■ HOW TO COMPLETE THIS TASK ■
Every record, down to the last line, must be given again exactly.

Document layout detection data
---------------
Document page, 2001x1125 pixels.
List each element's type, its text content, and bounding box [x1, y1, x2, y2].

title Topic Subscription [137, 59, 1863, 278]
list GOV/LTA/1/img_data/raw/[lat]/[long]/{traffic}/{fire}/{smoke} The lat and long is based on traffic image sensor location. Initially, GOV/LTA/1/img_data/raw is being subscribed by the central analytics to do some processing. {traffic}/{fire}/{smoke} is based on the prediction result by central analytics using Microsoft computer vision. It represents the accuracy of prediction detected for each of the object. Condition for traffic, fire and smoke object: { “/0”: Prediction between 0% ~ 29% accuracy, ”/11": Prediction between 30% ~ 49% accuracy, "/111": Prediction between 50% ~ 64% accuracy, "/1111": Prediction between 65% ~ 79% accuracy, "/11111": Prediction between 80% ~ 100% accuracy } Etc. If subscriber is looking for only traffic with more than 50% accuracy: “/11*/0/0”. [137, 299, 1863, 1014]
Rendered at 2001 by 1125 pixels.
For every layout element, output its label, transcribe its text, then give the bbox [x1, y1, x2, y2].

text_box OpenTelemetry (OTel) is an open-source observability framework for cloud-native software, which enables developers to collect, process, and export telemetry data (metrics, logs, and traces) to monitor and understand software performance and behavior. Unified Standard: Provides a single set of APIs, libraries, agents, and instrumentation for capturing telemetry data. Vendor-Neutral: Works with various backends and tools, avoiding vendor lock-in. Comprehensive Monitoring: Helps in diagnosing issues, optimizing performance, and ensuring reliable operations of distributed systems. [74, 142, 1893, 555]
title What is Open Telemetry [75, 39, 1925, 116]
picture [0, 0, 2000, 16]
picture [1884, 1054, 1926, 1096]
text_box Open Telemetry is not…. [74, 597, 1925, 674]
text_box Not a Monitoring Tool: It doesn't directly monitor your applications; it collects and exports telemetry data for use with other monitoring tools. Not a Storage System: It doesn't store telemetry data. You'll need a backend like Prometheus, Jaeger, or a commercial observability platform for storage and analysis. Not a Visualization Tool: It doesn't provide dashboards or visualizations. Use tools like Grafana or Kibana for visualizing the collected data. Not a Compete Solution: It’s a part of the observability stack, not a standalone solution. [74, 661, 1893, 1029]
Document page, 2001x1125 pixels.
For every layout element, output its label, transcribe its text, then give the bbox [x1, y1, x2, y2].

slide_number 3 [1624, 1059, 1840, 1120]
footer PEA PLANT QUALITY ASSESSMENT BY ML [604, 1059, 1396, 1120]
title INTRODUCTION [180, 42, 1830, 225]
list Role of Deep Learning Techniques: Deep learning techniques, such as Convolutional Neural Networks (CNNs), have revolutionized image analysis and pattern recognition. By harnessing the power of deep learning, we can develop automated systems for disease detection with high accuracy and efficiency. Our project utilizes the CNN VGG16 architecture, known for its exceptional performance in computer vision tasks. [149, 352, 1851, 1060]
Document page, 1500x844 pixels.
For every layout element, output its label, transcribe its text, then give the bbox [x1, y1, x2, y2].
---------------
■ ANSWER FOR THE TASK ■
Document page, 2001x1125 pixels.
List each element's type, its text content, and bounding box [x1, y1, x2, y2].

title Topic Subscription [137, 59, 1863, 278]
list GOV/LTA/1/img_data/raw/[lat]/[long]/{traffic}/{fire}/{smoke} The lat and long is based on traffic image sensor location. Initially, GOV/LTA/1/img_data/raw is being subscribed by the central analytics to do some processing. {traffic}/{fire}/{smoke} is based on the prediction result by central analytics using Microsoft computer vision. It represents the accuracy of prediction detected for each of the object. Condition for traffic, fire and smoke object: { “/0”: Prediction between 0% ~ 29% accuracy, ”/11": Prediction between 30% ~ 49% accuracy, "/111": Prediction between 50% ~ 64% accuracy, "/1111": Prediction between 65% ~ 79% accuracy, "/11111": Prediction between 80% ~ 100% accuracy } Etc. If subscriber is looking for only traffic with more than 50% accuracy: “/11*/0/0”. [137, 299, 1863, 1014]
Rendered at 2001 by 1125 pixels.
For every layout element, output its label, transcribe its text, then give the bbox [x1, y1, x2, y2].

text_box OpenTelemetry (OTel) is an open-source observability framework for cloud-native software, which enables developers to collect, process, and export telemetry data (metrics, logs, and traces) to monitor and understand software performance and behavior. Unified Standard: Provides a single set of APIs, libraries, agents, and instrumentation for capturing telemetry data. Vendor-Neutral: Works with various backends and tools, avoiding vendor lock-in. Comprehensive Monitoring: Helps in diagnosing issues, optimizing performance, and ensuring reliable operations of distributed systems. [74, 142, 1893, 555]
title What is Open Telemetry [75, 39, 1925, 116]
picture [0, 0, 2000, 16]
picture [1884, 1054, 1926, 1096]
text_box Open Telemetry is not…. [74, 597, 1925, 674]
text_box Not a Monitoring Tool: It doesn't directly monitor your applications; it collects and exports telemetry data for use with other monitoring tools. Not a Storage System: It doesn't store telemetry data. You'll need a backend like Prometheus, Jaeger, or a commercial observability platform for storage and analysis. Not a Visualization Tool: It doesn't provide dashboards or visualizations. Use tools like Grafana or Kibana for visualizing the collected data. Not a Compete Solution: It’s a part of the observability stack, not a standalone solution. [74, 661, 1893, 1029]
Document page, 2001x1125 pixels.
For every layout element, output its label, transcribe its text, then give the bbox [x1, y1, x2, y2].

slide_number 3 [1624, 1059, 1840, 1120]
footer PEA PLANT QUALITY ASSESSMENT BY ML [604, 1059, 1396, 1120]
title INTRODUCTION [180, 42, 1830, 225]
list Role of Deep Learning Techniques: Deep learning techniques, such as Convolutional Neural Networks (CNNs), have revolutionized image analysis and pattern recognition. By harnessing the power of deep learning, we can develop automated systems for disease detection with high accuracy and efficiency. Our project utilizes the CNN VGG16 architecture, known for its exceptional performance in computer vision tasks. [149, 352, 1851, 1060]
Document page, 1500x844 pixels.
For every layout element, output its label, transcribe its text, then give the bbox [x1, y1, x2, y2].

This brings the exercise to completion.